Climate delay is almost as dangerous as climate denial. Every country in the world must work more quickly.
Extreme weather events are making water more scarce, more unpredictable, more polluted or all three.
Humans need water to survive, as do all the systems we rely on: sanitation, healthcare, education, business and industry.
Action plans to tackle climate change need to be integrated across different sectors and coordinated across borders. And they must have one thing in common: safe and sustainable water management.
Learn more in the UN-Water Policy Brief on Climate Change and Water.
What do we mean when we say: ‘Water can help fight climate change. There are sustainable, affordable and scalable water and sanitation solutions’?
Fighting climate change will open up vast opportunities for the economy in many areas. We need to embrace circular production systems and use water much more efficiently.
As the global population grows, so does the demand for water, which depletes natural resources and damages the environment in many places. Solutions include protecting carbon sinks such as oceans and wetlands, adopting climate-smart agricultural techniques, and increasing the safe reuse of wastewater.
Water is our most precious resource – we must use it more responsibly. We must balance all of society’s water needs while ensuring the poorest people don’t get left behind.
Learn more in the World Water Day Toolkit.
What do we mean when we say: ‘Everyone has a role to play. It is surprising how many water actions anyone, anywhere can take to address climate change.’?
United Nations Secretary-General António Guterres said: “Warnings are necessary. But fear will not get the job done.”
Yes, climate change can feel scary and daunting. But there is one simple step you can take immediately that will make a big difference: don’t waste water.
Thousands of people are logging their climate actions on the United Nation’s ActNow website. Check out all the easy lifestyle changes that will help save the planet.
What is being done?
Washing hands is the first line of defence to prevent the spread of COVID19. However, not all of us have an easy access to water and sanitation to wash our hands properly.
Watch video with the United Nations Special Rapporteur on the human rights to safe drinking water and sanitation to learn more.
Nature is resilient but only if and when we give it a chance. Creating resilience to climate change can be done through supporting the vital ecosystem services we rely on from nature, such as restoring forests to improve air quality, re-planting mangroves to buffer against severe storms and store carbon, and leaving watersheds intact for safe and clean water supply.
Many infectious diseases are easily transmitted when people have inadequate accesses to toilets, when faeces are insufficiently treated and disposed and when personal and domestic hygiene are lacking.
United Nations Special Rapporteur on the human rights to safe drinking water and sanitation explain why handwashing and adequate sanitation should go hand in hand in the global efforts against COVID19.
Regular handwashing with soap and running water can be difficult to put into practice due to lack of water in slums.
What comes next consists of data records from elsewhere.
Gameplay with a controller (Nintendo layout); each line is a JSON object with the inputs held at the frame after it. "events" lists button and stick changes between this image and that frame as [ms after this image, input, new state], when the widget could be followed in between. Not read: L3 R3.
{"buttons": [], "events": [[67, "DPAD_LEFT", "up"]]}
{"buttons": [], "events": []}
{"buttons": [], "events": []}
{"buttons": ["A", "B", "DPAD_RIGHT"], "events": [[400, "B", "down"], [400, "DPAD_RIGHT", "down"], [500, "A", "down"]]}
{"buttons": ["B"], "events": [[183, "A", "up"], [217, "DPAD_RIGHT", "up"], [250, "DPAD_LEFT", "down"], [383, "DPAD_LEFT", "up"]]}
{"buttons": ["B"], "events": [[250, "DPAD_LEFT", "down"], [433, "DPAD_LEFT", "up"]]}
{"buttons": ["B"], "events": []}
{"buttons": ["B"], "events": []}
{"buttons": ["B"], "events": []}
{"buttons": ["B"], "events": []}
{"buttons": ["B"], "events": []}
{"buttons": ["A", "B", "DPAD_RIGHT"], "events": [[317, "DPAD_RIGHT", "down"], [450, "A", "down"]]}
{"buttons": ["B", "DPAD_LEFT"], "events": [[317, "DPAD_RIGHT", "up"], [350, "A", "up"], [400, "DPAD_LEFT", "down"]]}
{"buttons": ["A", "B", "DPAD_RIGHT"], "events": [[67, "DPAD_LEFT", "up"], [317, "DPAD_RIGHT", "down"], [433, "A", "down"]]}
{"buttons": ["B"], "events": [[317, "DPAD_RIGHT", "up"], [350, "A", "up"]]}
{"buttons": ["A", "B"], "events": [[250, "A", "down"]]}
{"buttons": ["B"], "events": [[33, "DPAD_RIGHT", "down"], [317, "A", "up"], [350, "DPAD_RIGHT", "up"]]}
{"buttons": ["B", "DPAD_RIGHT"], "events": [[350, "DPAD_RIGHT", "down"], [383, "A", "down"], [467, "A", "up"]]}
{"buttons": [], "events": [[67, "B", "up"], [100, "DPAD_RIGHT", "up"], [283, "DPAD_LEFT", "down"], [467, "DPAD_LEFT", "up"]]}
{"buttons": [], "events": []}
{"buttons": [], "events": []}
Water points, when available, are only in certain locations and are even harder to access when there are restrictions on movement to prevent or contain an outbreak of COVID-19.
There is a high risk that the impacts of COVID-19 on the urban poor living in slums will be considerably higher compared to other areas as maintaining social distancing is extremely difficult in overcrowded areas.
In Gedepahala, West Java, Indonesia, water springs in the region have disappeared as forest cover in the upper streams has been lost. Since 2008, Conservation International has led a collaborative, community-based land management initiative to create a “green wall” of more than 100,000 newly-planted trees to restore the landscape and help recharge groundwater.
To mark World Water Day, the Stockholm International Water Institute has created a special focus area on their website to explore the issues around water and climate change – the World Water Day theme for 2020. Content will include articles on the five things you need to know about water and climate; future proofing finance; and the importance of handwashing and how it is threatened by climate change.